For model training, Microsoft Research’s New fine-tuning of language models: Match meaning, not tokens introduces Energy-Based Fine-Tuning (EBFT), which optimizes for long-range sequence calibration by matching feature maps over whole responses instead of relying on next-token cross-entropy or brittle RLHF reward models. For production deployment, Arize’s Laurie Voss offers a highly practical framework in Ship Real Agents: Hands-On Evals for Agentic Applications. Voss argues for “Swiss cheese” safety layering, warning against monolithic “God evaluators” and demonstrating how to balance cheap, deterministic code evaluations against expensive LLM-as-a-judge semantic checks. Microsoft Research also shipped a notable safety unlock in Introducing Interwhen: Steering reasoning agents with real-time verification, which details an open-source framework that projects LLM outputs into verifiable properties to enforce test-time tool execution constraints asynchronously.

Hardware & Infrastructure#

In an excellent database engineering deep dive, Cursor’s Simon Eskildsen on scaling Shopify, building turbopuffer, and the future of databases outlines why new database giants typically only emerge when new storage hardware or architectures appear.

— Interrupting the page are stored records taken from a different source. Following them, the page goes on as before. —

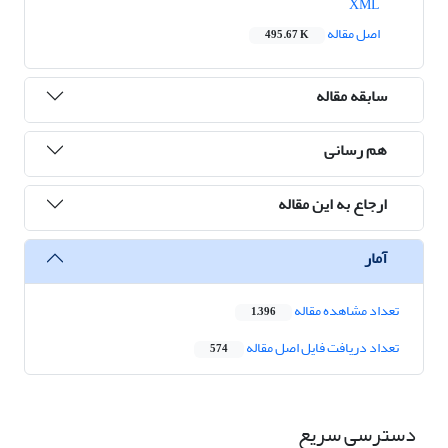
XML
اصل مقاله
495.67 K
سابقه مقاله
هم رسانی
ارجاع به این مقاله
آمار
تعداد مشاهده مقاله
1,396
تعداد دریافت فایل اصل مقاله
574
دسترسی سریع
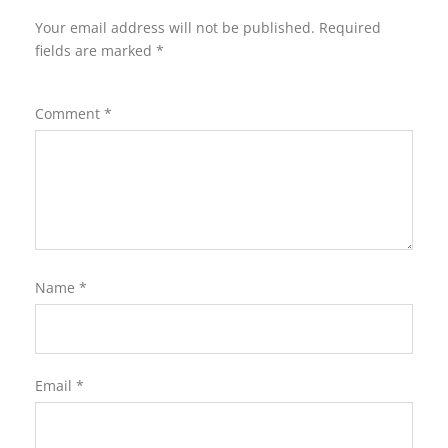
Your email address will not be published.
Required
fields are marked
*
Comment
*
Name
*
Email
*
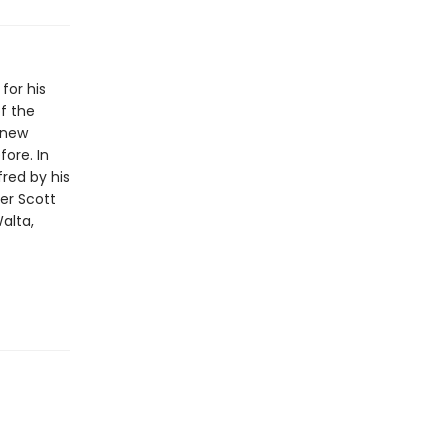
for his
f the
-new
ore. In
red by his
ter Scott
alta,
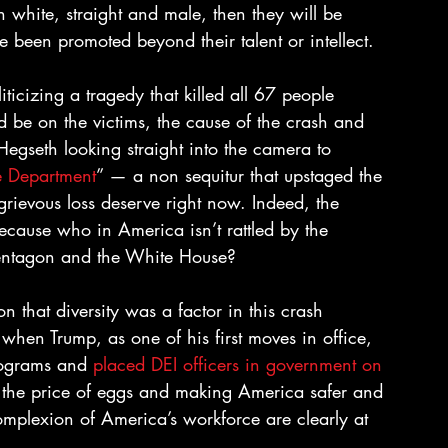
n white, straight and male, then they will be 
e been promoted beyond their talent or intellect.
ticizing a tragedy that killed all 67 people 
d be on the victims, the cause of the crash and 
Hegseth looking straight into the camera to 
se Department
” — a non sequitur that upstaged the 
rievous loss deserve right now. Indeed, the 
cause who in America isn’t rattled by the 
e Pentagon and the White House?
 that diversity was a factor in this crash 
hen Trump, as one of his first moves in office, 
rograms and 
placed DEI officers in government on 
g the price of eggs and making America safer and 
mplexion of America’s workforce are clearly at 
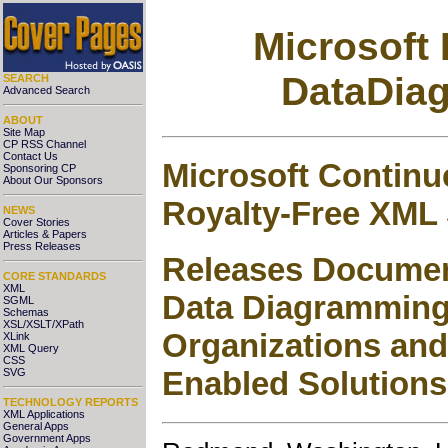
Microsoft
DataDia
SEARCH
Advanced Search
ABOUT
Site Map
CP RSS Channel
Contact Us
Microsoft Contin
Sponsoring CP
About Our Sponsors
Royalty-Free XML
NEWS
Cover Stories
Articles & Papers
Press Releases
Releases Documen
CORE STANDARDS
XML
Data Diagramming 
SGML
Schemas
XSL/XSLT/XPath
Organizations and
XLink
XML Query
CSS
Enabled Solutions
SVG
TECHNOLOGY REPORTS
XML Applications
General Apps
Government Apps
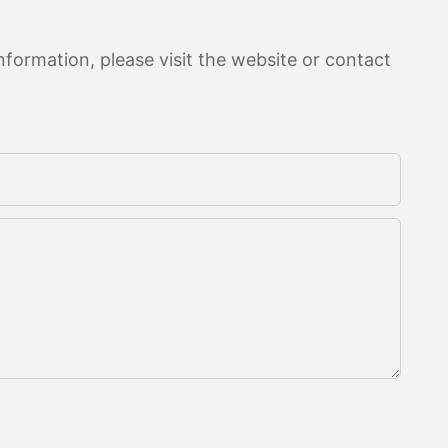
formation, please visit the website or contact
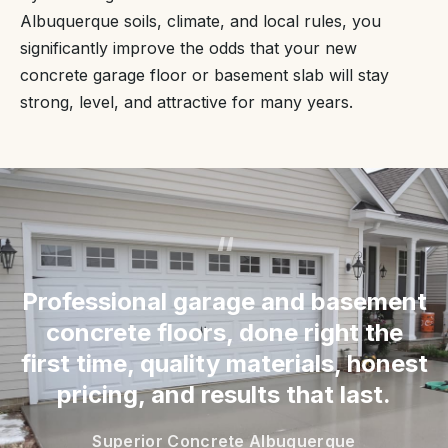
Albuquerque soils, climate, and local rules, you
significantly improve the odds that your new
concrete garage floor or basement slab will stay
strong, level, and attractive for many years.
“
Professional garage and basement
concrete floors, done right the
first time, quality materials, honest
pricing, and results that last.
Superior Concrete Albuquerque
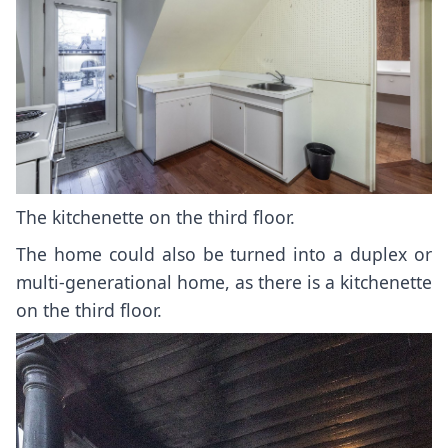
The kitchenette on the third floor.
The home could also be turned into a duplex or
multi-generational home, as there is a kitchenette
on the third floor.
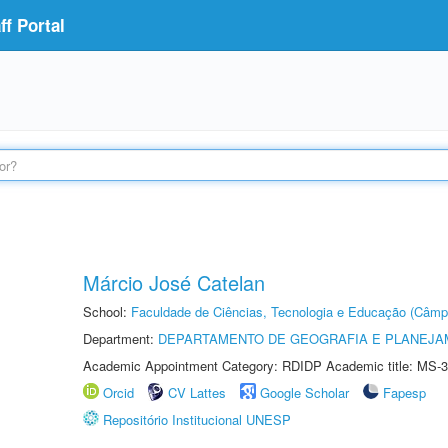
f Portal
Márcio José Catelan
School:
Faculdade de Ciências, Tecnologia e Educação (Câmp
Department:
DEPARTAMENTO DE GEOGRAFIA E PLANEJ
Academic Appointment Category: RDIDP Academic title: MS-3
Orcid
CV Lattes
Google Scholar
Fapesp
Repositório Institucional UNESP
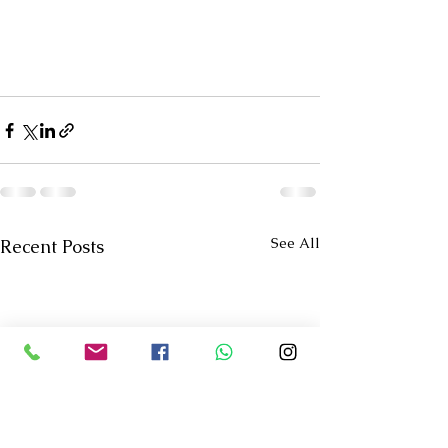
See All
Recent Posts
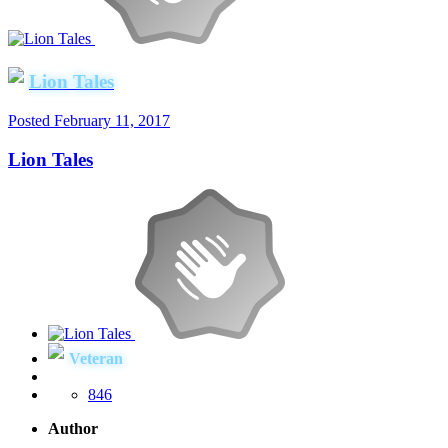
Lion Tales
Posted
February 11, 2017
Lion Tales
Veteran
846
Author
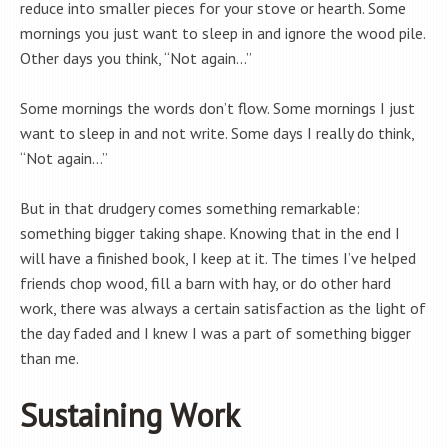
reduce into smaller pieces for your stove or hearth. Some
mornings you just want to sleep in and ignore the wood pile.
Other days you think, “Not again…”
Some mornings the words don’t flow. Some mornings I just
want to sleep in and not write. Some days I really do think,
“Not again…”
But in that drudgery comes something remarkable:
something bigger taking shape. Knowing that in the end I
will have a finished book, I keep at it. The times I’ve helped
friends chop wood, fill a barn with hay, or do other hard
work, there was always a certain satisfaction as the light of
the day faded and I knew I was a part of something bigger
than me.
Sustaining Work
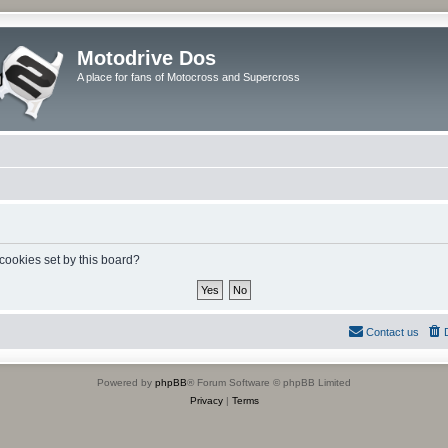
Motodrive Dos
A place for fans of Motocross and Supercross
 cookies set by this board?
Contact us
Powered by
phpBB
® Forum Software © phpBB Limited
Privacy
|
Terms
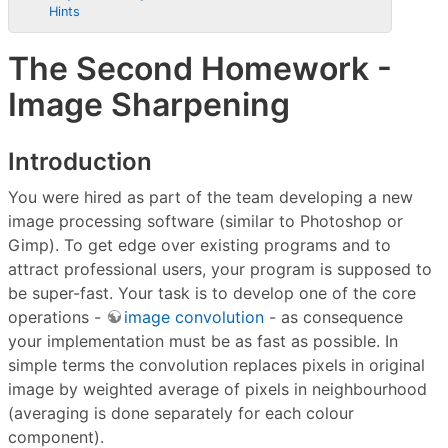
Hints
The Second Homework -
Image Sharpening
Introduction
You were hired as part of the team developing a new
image processing software (similar to Photoshop or
Gimp). To get edge over existing programs and to
attract professional users, your program is supposed to
be super-fast. Your task is to develop one of the core
operations -
image convolution
- as consequence
your implementation must be as fast as possible. In
simple terms the convolution replaces pixels in original
image by weighted average of pixels in neighbourhood
(averaging is done separately for each colour
component).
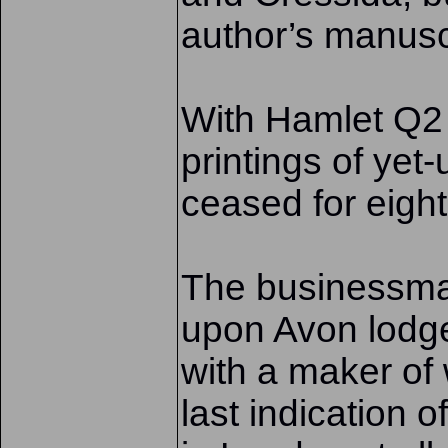
author’s manusc
With Hamlet Q2 i
printings of yet
ceased for eight
The businessman
upon Avon lodg
with a maker o
last indication o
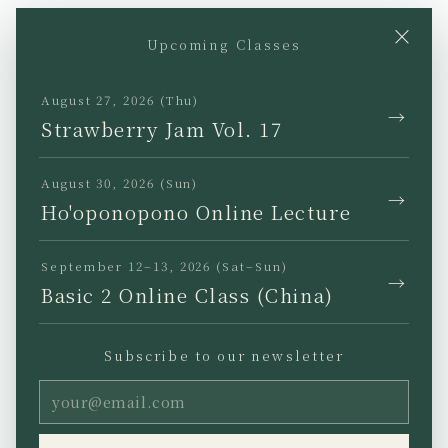
×
Upcoming Classes
YouTube
Instagram
Facebook
TikTok
August 27, 2026 (Thu)
→
Strawberry Jam Vol. 17
August 30, 2026 (Sun)
→
Ho'oponopono Online Lecture
JP
EN
KR
TW
September 12–13, 2026 (Sat–Sun)
→
Basic 2 Online Class (China)
Subscribe to our newsletter
Privacy Policy
Legal Notice
Terms of Use
Copyright (C) Ho’oponopono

He explains that modern OLAP databases rely fundamentally on separating compute from storage to map to NVMe SSDs, noting that Turbopuffer’s design specifically depended on Amazon S3 finally achieving strong consistency in 2020. Shifting to macro infrastructure, Jacob Helberg details the U.S. State Department’s strategy in Pax Silica: Inside the Trump Administration’s Tech Strategy. The episode highlights a 4,000-acre “forward deployed industrial base” in the Philippines aiming to physically secure the sprawling supply chain inputs for AI robotics and data centers outside of China.

Everything Else#

The insane difficulty of reverse engineering video codecs from Lex Clips tells the grueling story of how developers reverse-engineered proprietary 20MB video blobs for VLC and FFmpeg by pausing CPUs and dumping memory states via virtual machines. On the startup execution front, Glean CEO Arvind Jain in Two Unicorns Built in 12 Years… shares a pragmatic strategy: rely heavily on external foundational models like GPT-4 or Claude, and spend all engineering cycles strictly on the messy enterprise context retrieval layer where the platform providers won’t invest.